China will no longer build coal-fired power plants abroad


Chinese banks have already shifted into high gear. Three days after Xi’s speech, the The Bank of China said it would no longer finance new coal and electricity mining projects outside China from the last quarter of 2021.

Xi’s statement is expected to affect at least 54 gigawatts of coal-fired power plants proposed by China that are not yet under construction. Putting them on standby would save COâ‚‚ emissions equivalent to three months of global emissions.

This promise of the largest public financier in the world coal-fired power plants abroad could usher in a new era of low-carbon development. But it depends on what happens in the countries where China has injected the money into coal. Many of these places are in urgent need of new energy infrastructure. Will China’s investments here be redirected to renewables – or will they just disappear?

Chinese support for renewable energies abroad

A positive sign appeared in the same speech at the UN, when Xi said that “China will step up its support to other developing countries in the development of green and low-carbon energy.”

China’s overseas energy investments have increased as part of the belt and road initiative. Launched in 2013, Xi’s signature foreign policy effort has increased China’s cooperation with the rest of the world through infrastructure development, unhindered trade, financial integration, and policy coordination. China has continued fund the Belt and Road Initiative during the pandemic, and investment in renewable energies accounted for the bulk (57%) of the country’s financial support to overseas energy projects in 2020 – up from 38% in 2019.

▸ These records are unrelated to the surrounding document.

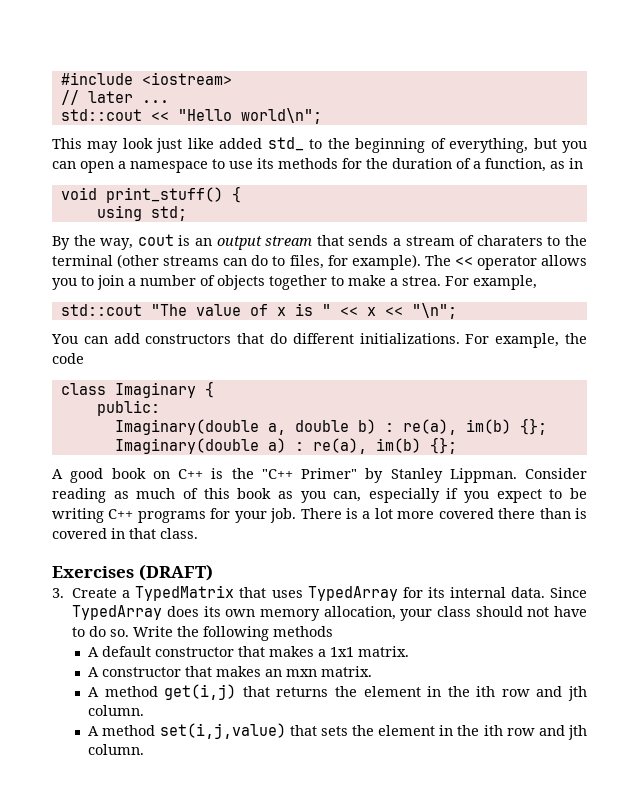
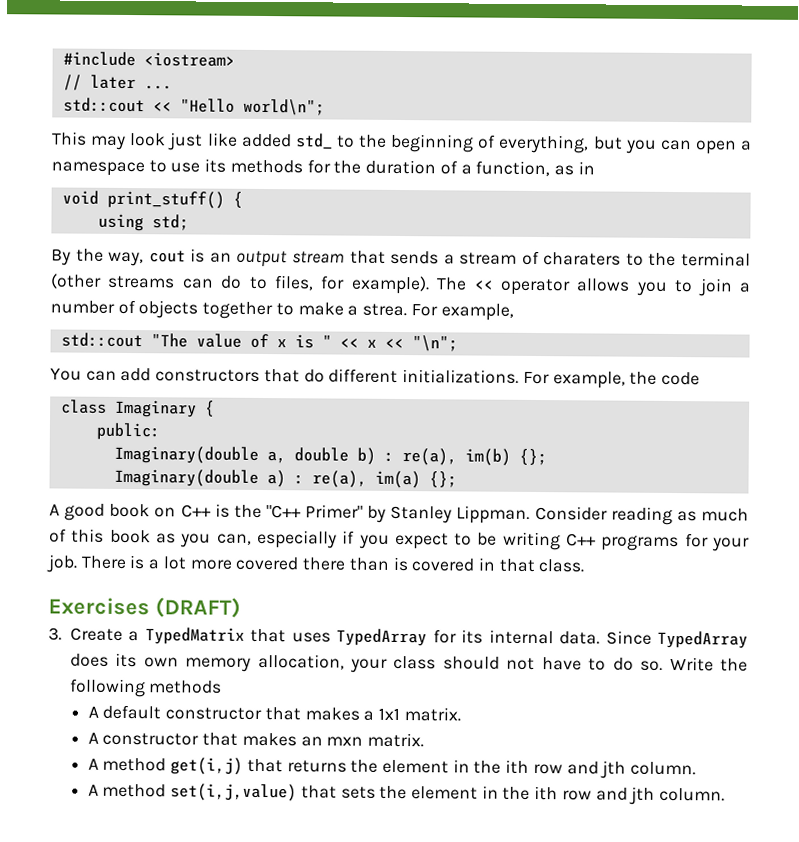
[375,438,421,453] im(b) -> [374,470,421,489] im(a)

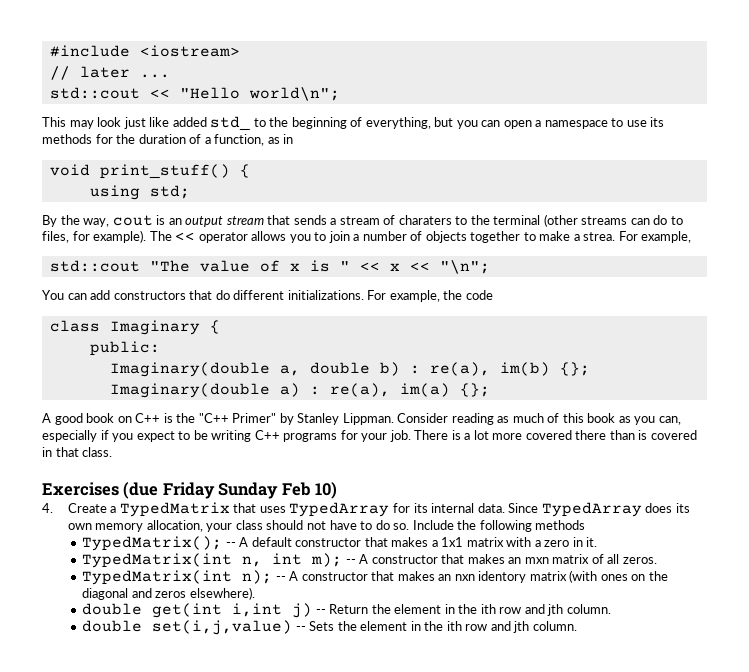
[155,597,241,618] [48,627,62,641] (DRAFT) // 3. -> [123,482,338,499] [42,503,53,513] (due Friday Sunday Feb 10) // 4.
[669,656,714,672] Write -> [412,520,454,530] Include
(223, 687) none -> [82,536,236,551] TypedMatrix(); --
[403,707,461,722] matrix. // -> [466,537,598,547] [82,553,356,568] matrix with a zero in it. // TypedMatrix(int n, int m); --
[366,732,424,748] [87,757,347,775] matrix. // A method get(i,j) that returns -> [552,554,657,564] [82,570,668,585] [82,587,255,600] [82,603,369,618] matrix of all zeros. // TypedMatrix(int n); -- A constructor that makes an nxn identory matrix (with ones on the diagonal and zeros elsewhere). // double get(int i,int j) -- Return
[87,783,376,802] A method set(i,j,value) that sets -> [82,620,335,635] double set(i,j,value) -- Sets

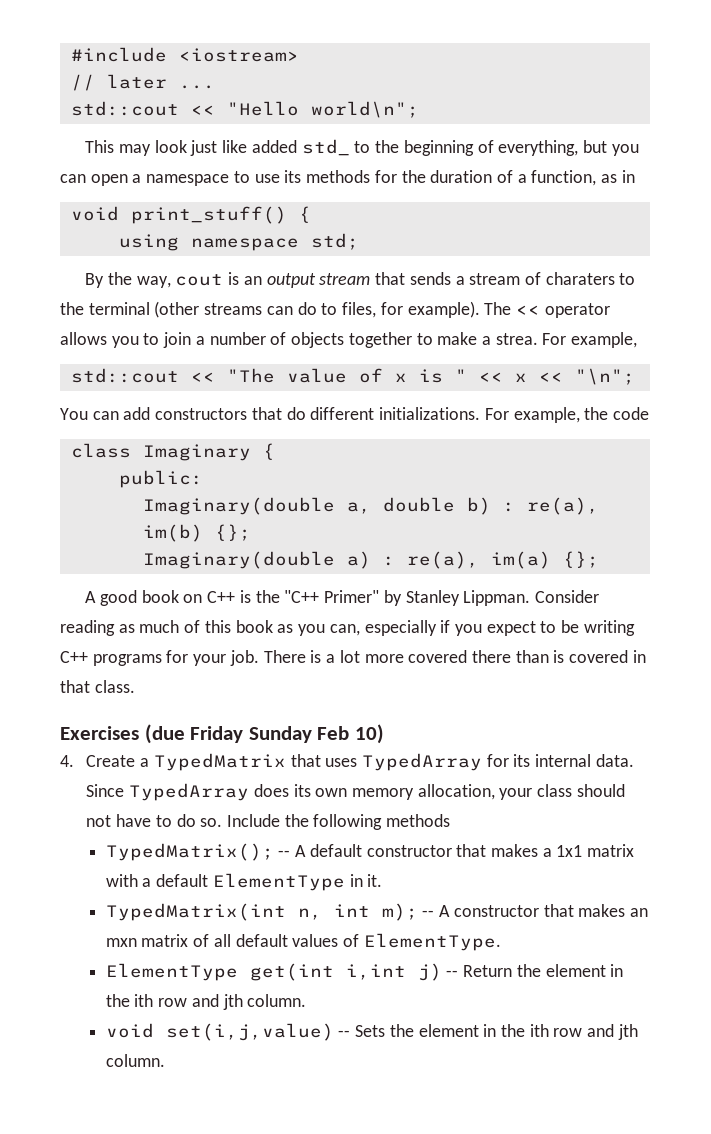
(140, 192) none -> [190,238,299,251] namespace
(140, 266) none -> [190,372,215,382] <<
[544,540,570,547] zero -> [156,873,345,891] default ElementType
[622,557,657,564] [82,570,668,585] [82,587,255,600] [82,603,143,615] zeros. // TypedMatrix(int n); -- A constructor that makes an nxn identory matrix (with ones on the diagonal and zeros elsewhere). // double -> [235,933,501,951] [105,963,238,981] default values of ElementType. // ElementType
[82,620,143,632] double -> [105,1023,154,1038] void

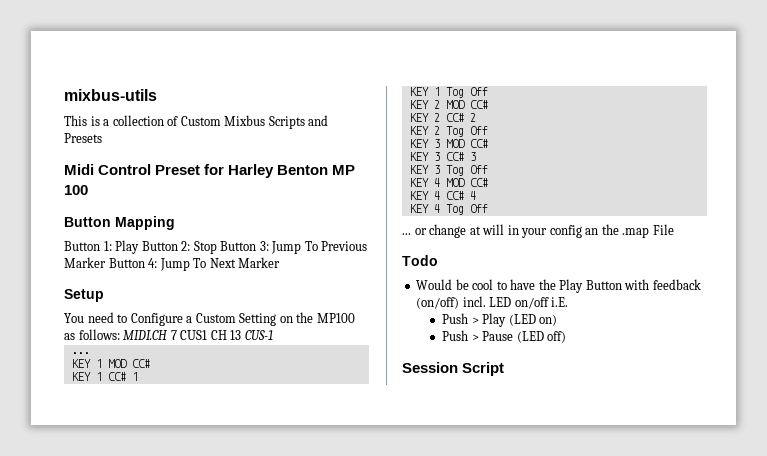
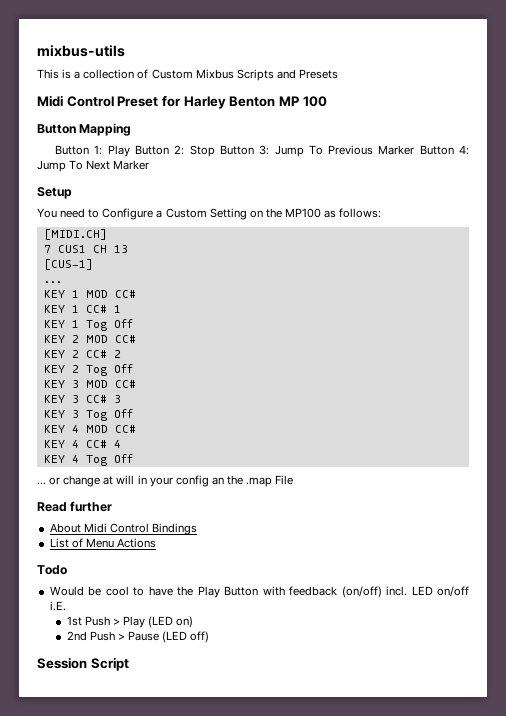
[123,330,169,340] MIDI.CH -> [43,229,107,240] // [MIDI.CH] //
[244,330,273,340] CUS-1 -> [43,259,93,270] // [CUS-1]
(674, 229) none -> [37,501,113,512] [49,523,197,535] [49,538,156,548] // Read further // About Midi Control Bindings // List of Menu Actions
(569, 302) none -> [66,616,82,626] 1st
(558, 320) none -> [66,631,87,641] 2nd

Beijing has supported wind and solar projects in more than 20 developing countries since 2013, including Ethiopia and Kenya. And Chinese banks and companies have also increased their overseas investment in renewable energy over the past decade.

While the trends are positive, challenges remain. China’s foreign investment policy remains guided by the principle of non-interference. This means Beijing is supposed to let host countries determine the type of energy projects and only requires Chinese companies to comply with host country regulations.

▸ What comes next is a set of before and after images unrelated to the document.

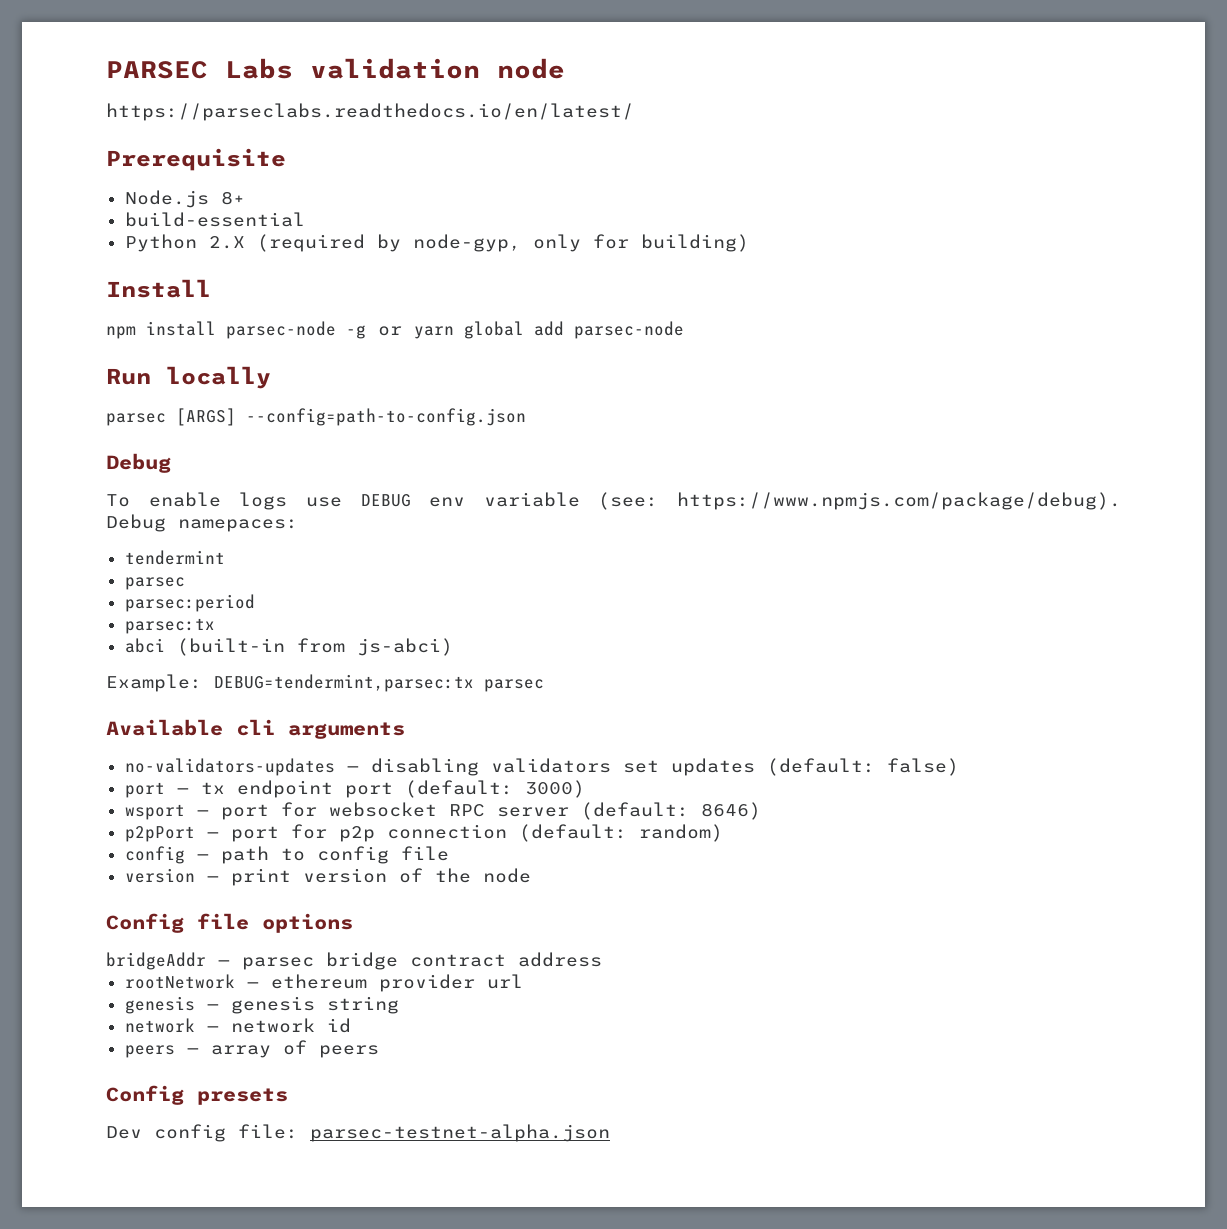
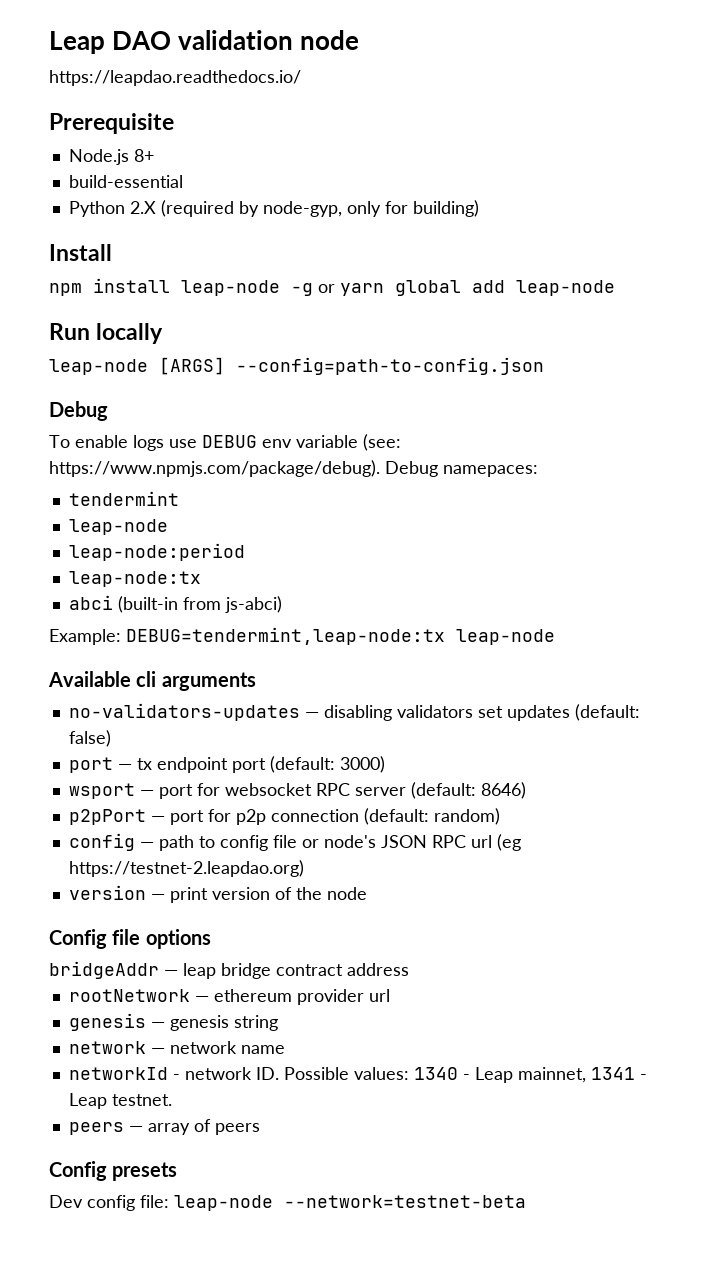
[106,58,293,79] PARSEC Labs -> [49,31,171,54] Leap DAO
[106,103,634,121] https://parseclabs.readthedocs.io/en/latest/ -> [49,70,301,86] https://leapdao.readthedocs.io/
[226,321,336,339] parsec-node -> [181,280,280,296] leap-node
[574,321,684,339] parsec-node -> [516,280,615,296] leap-node
[106,413,166,426] parsec -> [49,359,148,375] leap-node
[124,577,185,590] [124,594,255,612] [124,618,215,634] parsec // parsec:period // parsec:tx -> [68,519,168,535] [68,543,245,561] [68,571,201,587] leap-node // leap-node:period // leap-node:tx
[214,674,544,692] DEBUG=tendermint,parsec:tx parsec -> [126,627,555,645] DEBUG=tendermint,leap-node:tx leap-node
(449, 853) none -> [301,834,521,851] [68,860,304,877] or node's JSON RPC url (eg https://testnet-2.leapdao.org)
[242,957,314,970] parsec -> [183,963,216,979] leap
[326,1018,351,1033] id -> [240,1045,285,1054] [68,1067,647,1083] [68,1093,172,1109] name // networkId - network ID. Possible values: 1340 - Leap mainnet, 1341 - Leap testnet.
[310,1124,610,1142] parsec-testnet-alpha.json -> [174,1195,526,1211] leap-node --network=testnet-beta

Research shows that China’s funding for coal in Asia has been largely driven by demand in beneficiary countries. This is because the national policies of these countries prioritized improving access to energy rather than reducing emissions, and coal was a cheap and proven source. Inadequate grid infrastructure and politicians skeptical of renewables in countries receiving Chinese investment have also hampered development. In Indonesia, business leaders and politicians formed pro-charcoal lobby groups to influence the design of Chinese-backed projects.

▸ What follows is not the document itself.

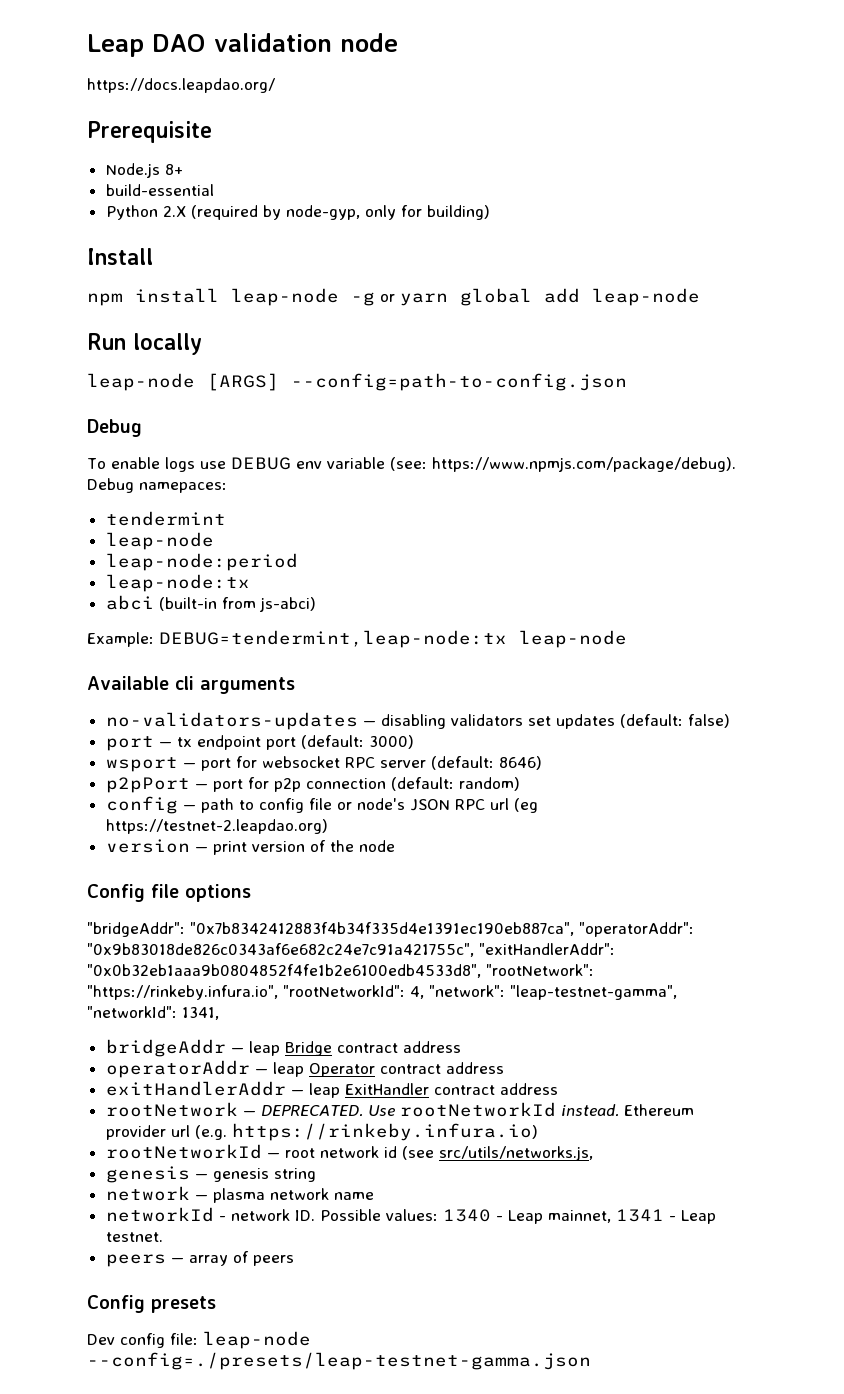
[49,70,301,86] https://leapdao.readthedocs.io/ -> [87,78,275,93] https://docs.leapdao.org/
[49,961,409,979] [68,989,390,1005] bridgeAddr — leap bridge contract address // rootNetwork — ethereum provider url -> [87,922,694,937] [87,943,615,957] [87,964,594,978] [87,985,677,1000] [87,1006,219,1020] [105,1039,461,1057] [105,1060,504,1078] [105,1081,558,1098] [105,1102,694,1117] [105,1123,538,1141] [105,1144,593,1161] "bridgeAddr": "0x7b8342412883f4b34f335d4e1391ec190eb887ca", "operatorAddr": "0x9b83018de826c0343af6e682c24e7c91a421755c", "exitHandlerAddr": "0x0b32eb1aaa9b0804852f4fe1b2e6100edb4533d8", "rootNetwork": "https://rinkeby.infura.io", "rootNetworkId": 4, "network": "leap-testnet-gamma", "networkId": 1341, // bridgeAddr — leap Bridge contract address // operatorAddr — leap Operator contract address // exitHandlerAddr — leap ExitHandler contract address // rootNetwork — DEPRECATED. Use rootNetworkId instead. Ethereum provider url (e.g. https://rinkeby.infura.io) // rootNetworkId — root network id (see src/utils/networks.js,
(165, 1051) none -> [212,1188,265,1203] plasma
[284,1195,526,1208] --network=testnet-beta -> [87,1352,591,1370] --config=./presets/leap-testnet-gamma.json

China’s new pledge signals to potential recipient countries that financing coal is no longer an option. China must now promote its investment offer in renewable energies. Based on its national experiences, Beijing should provide subsidies or tax reductions to companies wishing to build renewable energy projects outside of China.

Chinese energy developers are often wary investment risks in developing countries because of their ignorance of local politics. The Chinese government can help by increasing coordination between Chinese companies and local governments, businesses and communities in host countries.

Over the past decade, China has helped many developing countries increase their power generation capacity through financing, affordable technology, and rapid project delivery. China has taken the first step to stop funding coal. Now is the time to adopt policies that support the overseas activities of its renewable energy developers.

This article is republished from The conversation under a Creative Commons license. Read it original article.